I get changed and swipe my keys and my phone from my desk and throw open my bedroom door, heading on out through the hallway.

"I'm going out," I say, and Mum glances up from today's episode of Grey's Anatomy.

"To the gym?" She asks.

"Sure," I say. She's grinning at this, probably because she's already wasted her energy parenting her first child that turned out shit anyway.

"Don't get pregnant while you're at the gym," she says to the TV.

"That joke's still not funny," I inform her, my hand on the door handle.

"How about don't drive drunk?" She offers.

"Sounds good," I tell her. "Don't miss me too much."

"I won't, I've got McDreamy," Mum says pointing the remote at the screen, and that's my cue to leave.

Will's neighbourhood is exactly what I knew it was. It's all four bedroom, six bathroom, 10 car garages on hilltop sections with lake views and paved driveways. I think he's an only child, too. Jesus.

But still, as I'm driving up his street, it's a relief that Will found me at work, and it's even better that he invited me to that party. I could really do with solidifying some ties between me and the rugby guys if I plan on not getting my head smashed in, because sooner or later, they will start making those weird comments about me to my face. I'd prefer it if we were all on friendly terms when it inevitably hits.

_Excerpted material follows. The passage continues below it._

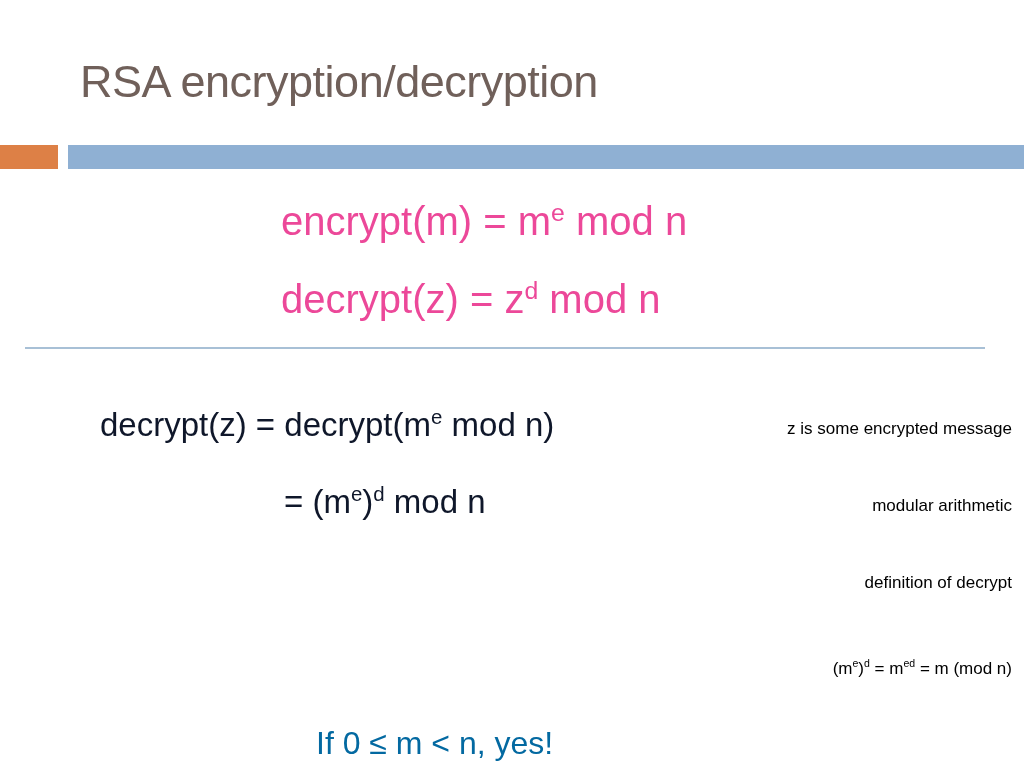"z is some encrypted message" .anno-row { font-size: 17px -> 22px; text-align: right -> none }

That's actually something I've been thinking about, and I reckon there is an elaborate lie I can create that might solve everything. Here's my plan - I am going to create problems that are bad, but still better than my reality. Allow me to elaborate.

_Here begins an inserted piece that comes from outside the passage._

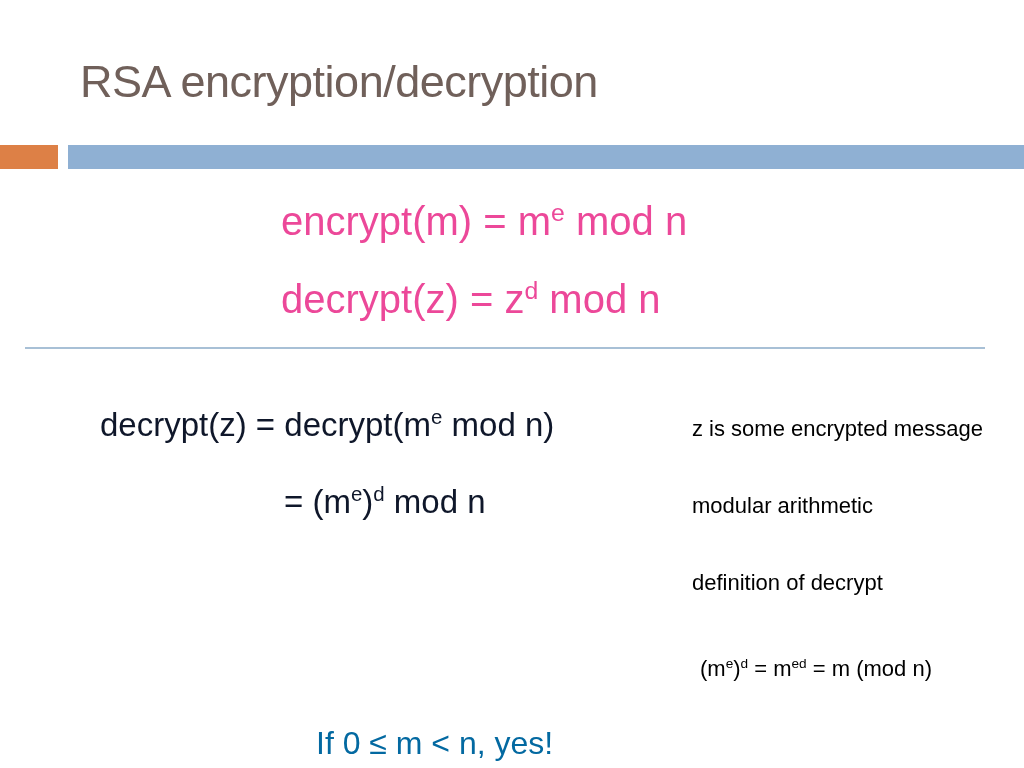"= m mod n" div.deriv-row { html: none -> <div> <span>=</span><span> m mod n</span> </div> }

I was at work yesterday, and I kept thinking about last year when this guy in a lot of my classes, Daniel, got on the mixed grade basketball team instead of the actually good team. It was big news at the time - the mixed grade team was, well, shit, and he was actually a really good player. Maybe he'd just been having a bad day when it came to the tryouts, or maybe the coach didn't like him, but yeah, that's where he ended up.